We further note that the mere assessment of attorney fees does not make them collectable through this process.  Under article 26.05(g) of the Texas Code of Criminal Procedure, the trial court has authority to order reimbursement of appointed attorney fees only if the court makes a fact-specific determination that a defendant has financial resources that enable him to offset, in part or in whole, the costs of the legal services provided.  See Tex. Code Crim. Proc. Ann. art. 26.05(g) (Vernon Supp. 2009); see also Mayer v. State, No. PD-0069-09, 2010 Tex.Crim.App. LEXIS 100, at *11  (Tex.Crim.App. March 24, 2010).

[3] While the court of appeals's opinion is silent on whether a hearing was held on Harrell's motion to rescind, Harrell, 2007 Tex.App. LEXIS 6416, at *3, the trial court did enter a specific order denying his motion to rescind the withdrawal notification.  We read the Supreme Court's opinion as assuming that, by this process, Harrell was given "an opportunity to be heard."  Harrell, 286 S.W.3d at 321.

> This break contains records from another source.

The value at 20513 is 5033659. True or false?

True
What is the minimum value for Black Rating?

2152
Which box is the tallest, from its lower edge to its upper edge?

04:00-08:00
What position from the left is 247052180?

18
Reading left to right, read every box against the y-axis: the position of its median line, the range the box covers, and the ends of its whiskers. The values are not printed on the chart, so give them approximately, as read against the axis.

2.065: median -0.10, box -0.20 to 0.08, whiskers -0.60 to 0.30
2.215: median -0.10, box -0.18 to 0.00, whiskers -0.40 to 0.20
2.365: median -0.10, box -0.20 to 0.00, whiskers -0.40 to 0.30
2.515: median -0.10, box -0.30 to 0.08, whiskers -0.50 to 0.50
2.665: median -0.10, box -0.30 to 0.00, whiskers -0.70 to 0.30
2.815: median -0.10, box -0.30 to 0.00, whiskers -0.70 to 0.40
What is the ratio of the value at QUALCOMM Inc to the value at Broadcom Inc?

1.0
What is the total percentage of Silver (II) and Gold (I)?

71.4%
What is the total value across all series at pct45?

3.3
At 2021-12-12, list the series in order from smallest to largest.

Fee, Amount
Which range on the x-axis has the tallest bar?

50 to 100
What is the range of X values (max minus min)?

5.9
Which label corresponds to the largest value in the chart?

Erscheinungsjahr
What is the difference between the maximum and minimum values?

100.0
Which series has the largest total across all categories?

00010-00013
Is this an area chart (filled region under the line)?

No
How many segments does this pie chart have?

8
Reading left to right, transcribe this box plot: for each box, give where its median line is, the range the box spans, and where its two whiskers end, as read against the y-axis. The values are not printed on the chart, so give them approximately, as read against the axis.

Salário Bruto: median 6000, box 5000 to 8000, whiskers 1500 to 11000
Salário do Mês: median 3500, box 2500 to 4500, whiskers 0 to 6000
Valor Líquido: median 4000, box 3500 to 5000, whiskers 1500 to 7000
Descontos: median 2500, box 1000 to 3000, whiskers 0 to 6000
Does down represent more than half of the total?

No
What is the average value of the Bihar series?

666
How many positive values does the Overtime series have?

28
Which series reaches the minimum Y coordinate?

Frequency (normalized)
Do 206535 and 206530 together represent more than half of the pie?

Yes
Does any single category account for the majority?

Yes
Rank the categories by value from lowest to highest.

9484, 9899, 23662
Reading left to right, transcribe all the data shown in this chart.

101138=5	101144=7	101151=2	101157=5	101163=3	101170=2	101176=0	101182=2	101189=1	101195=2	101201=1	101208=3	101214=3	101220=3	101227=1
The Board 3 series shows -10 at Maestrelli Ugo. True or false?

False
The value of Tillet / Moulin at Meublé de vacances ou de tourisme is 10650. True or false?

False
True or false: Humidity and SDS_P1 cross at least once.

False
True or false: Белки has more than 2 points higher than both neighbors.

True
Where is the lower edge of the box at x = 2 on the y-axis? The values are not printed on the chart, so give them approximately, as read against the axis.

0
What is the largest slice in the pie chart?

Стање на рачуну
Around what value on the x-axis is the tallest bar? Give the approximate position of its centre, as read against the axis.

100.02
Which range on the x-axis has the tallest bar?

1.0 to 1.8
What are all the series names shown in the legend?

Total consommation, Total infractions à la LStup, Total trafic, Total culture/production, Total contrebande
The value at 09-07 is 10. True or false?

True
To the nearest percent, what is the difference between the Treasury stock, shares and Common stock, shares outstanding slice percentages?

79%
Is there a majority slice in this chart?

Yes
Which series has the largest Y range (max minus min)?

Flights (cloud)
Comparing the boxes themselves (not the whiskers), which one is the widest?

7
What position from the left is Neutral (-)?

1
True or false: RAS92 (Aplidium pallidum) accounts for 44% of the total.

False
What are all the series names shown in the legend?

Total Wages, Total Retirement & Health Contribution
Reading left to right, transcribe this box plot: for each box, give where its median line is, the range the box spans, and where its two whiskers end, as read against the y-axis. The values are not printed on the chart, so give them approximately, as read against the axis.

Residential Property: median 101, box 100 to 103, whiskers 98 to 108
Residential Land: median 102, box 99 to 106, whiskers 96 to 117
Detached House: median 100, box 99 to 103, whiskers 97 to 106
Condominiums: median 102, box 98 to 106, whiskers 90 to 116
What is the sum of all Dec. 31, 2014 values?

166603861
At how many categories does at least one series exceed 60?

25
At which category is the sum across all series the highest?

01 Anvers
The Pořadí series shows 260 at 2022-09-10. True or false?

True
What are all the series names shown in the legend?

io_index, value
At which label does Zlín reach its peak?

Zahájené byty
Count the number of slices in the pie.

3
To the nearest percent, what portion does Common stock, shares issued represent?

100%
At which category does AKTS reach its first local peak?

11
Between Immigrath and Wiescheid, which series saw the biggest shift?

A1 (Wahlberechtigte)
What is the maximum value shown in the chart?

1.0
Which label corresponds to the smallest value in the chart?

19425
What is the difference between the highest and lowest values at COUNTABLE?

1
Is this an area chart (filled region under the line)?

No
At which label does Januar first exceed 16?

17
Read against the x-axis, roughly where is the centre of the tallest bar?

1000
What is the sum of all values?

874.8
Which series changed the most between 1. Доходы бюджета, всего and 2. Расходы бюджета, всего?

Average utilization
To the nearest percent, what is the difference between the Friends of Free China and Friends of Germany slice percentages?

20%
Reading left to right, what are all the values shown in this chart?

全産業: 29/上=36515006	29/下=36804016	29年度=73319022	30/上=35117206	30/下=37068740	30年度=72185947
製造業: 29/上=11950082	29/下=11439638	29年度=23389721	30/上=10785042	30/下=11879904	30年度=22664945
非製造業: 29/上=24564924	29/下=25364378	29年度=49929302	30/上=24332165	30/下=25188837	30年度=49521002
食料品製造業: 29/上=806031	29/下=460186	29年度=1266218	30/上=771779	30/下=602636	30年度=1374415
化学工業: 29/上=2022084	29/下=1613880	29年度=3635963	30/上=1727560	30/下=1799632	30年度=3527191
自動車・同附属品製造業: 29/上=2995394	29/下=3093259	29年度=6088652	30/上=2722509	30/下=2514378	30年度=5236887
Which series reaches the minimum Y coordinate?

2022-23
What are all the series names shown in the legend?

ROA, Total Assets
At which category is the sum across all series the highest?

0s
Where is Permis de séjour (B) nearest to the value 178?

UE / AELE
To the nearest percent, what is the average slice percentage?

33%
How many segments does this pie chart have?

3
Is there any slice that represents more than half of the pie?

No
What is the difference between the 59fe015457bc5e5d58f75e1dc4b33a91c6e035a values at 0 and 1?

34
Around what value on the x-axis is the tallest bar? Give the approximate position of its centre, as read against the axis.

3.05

[4] In cause number 11,994-B the withdrawal order commands the Texas Department of Criminal Justice to withdraw $3,071.25, but the Bill of Costs shows the amount due as being $2,908.59.  The Bill of Costs also includes $350.00 for attorney's fees.  In cause number 18,617-B the withdrawal order was for the sum of $1,101.50, whereas the Bill of Costs reflected an amount due of $938.84, including $800.00 in attorney's fees.  Finally, in cause number 18,618-B, the withdrawal order was for the sum of $1,096.50, whereas the Bill of Costs reflected an amount due of $1,072.63, including $800.00 in attorney's fees.